Tracheostomy is the only surgical procedure that completely bypasses the upper airway. This procedure was commonly performed in the 1960-1980's for OSA, until other procedures were introduced as alternatives.

==History==
In ancient Greece, surgical treatment of obstructive sleep apnea was crushing of uvula and removal of nasal polyps. During the Renaissance, Arabic physicians removed obstructing tissues in the upper airway using caustic methods and snares. Guillotine-like instruments were used until the 20th century to remove the uvula and the tonsils.

Tracheostomy was used to treat severe OSA in 1969. Adenoidectomy was introduced in 1978. Other sleep surgeries were developed after the 1970s, including palatal surgery, tongue base reductions, and maxillofacial surgeries.

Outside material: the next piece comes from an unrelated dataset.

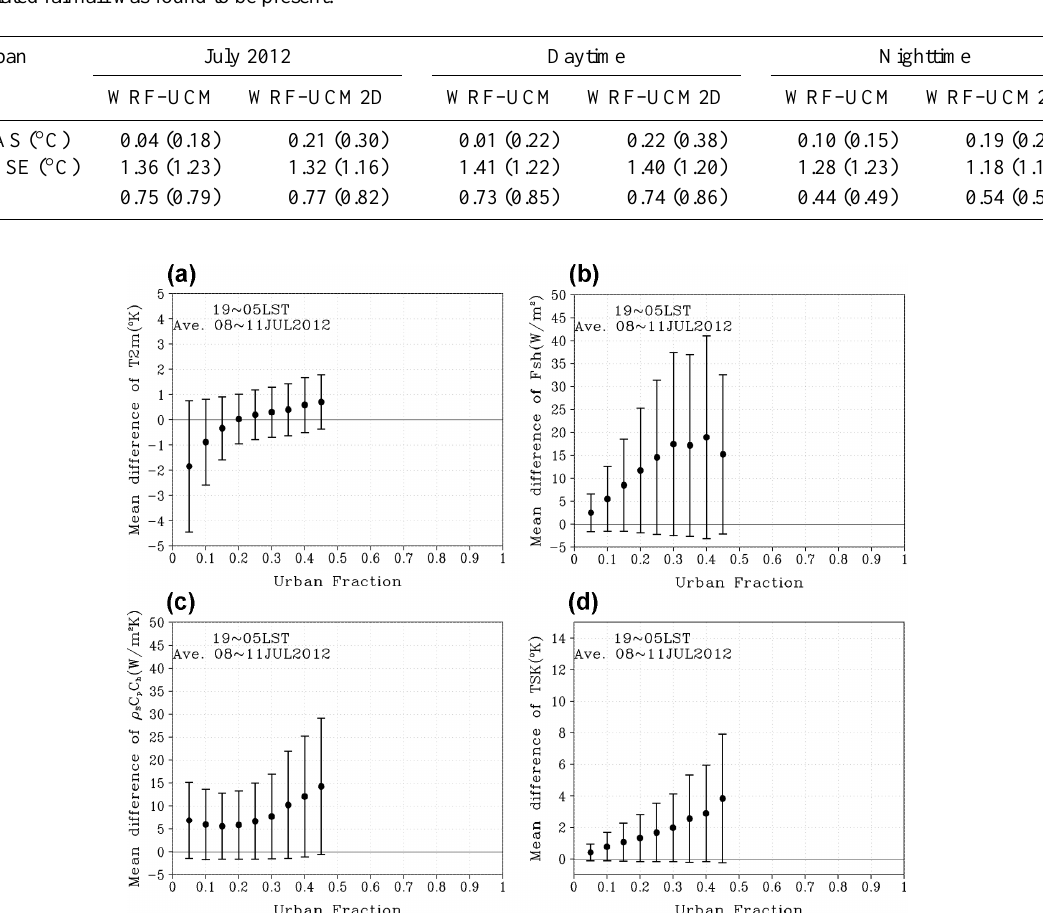
Figure 9. Mean difference in (a) 2m air temperature, T 2m , (b) sensible heat flux, F sh , (c) energy exchange, ρ s C p C h , and (d) ground surface temperature, T sk , simulated by WRF–UCM2D and WRF–UCM at different urban fractions during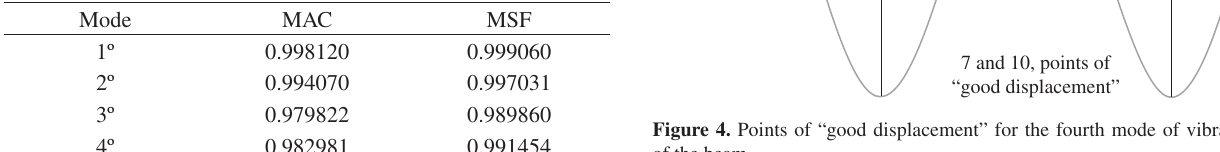
Table 5. MAC and MSF values between the numerical and experimental vectors for HLM graphite beam.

In 1993 American doctors proposed the Stanford algorithm for surgical management of OSA. After identification of the obstruction site, phase 1 involved multilevel surgery (e.g., UPPP, mandibular osteotomy with genioglossus advancement, and/or hyoid suspension as required). After 6 months, patients were re-assessed. Those individuals who still had symptoms went to phase 2 which was maxillomandibular advancement. They reported 61% success at phase 1 and 100% success after phase 2. The latest developments in sleep surgery are hypoglossal nerve stimulation, procedures using radiofrequency, and procedures for nasal valve collapse.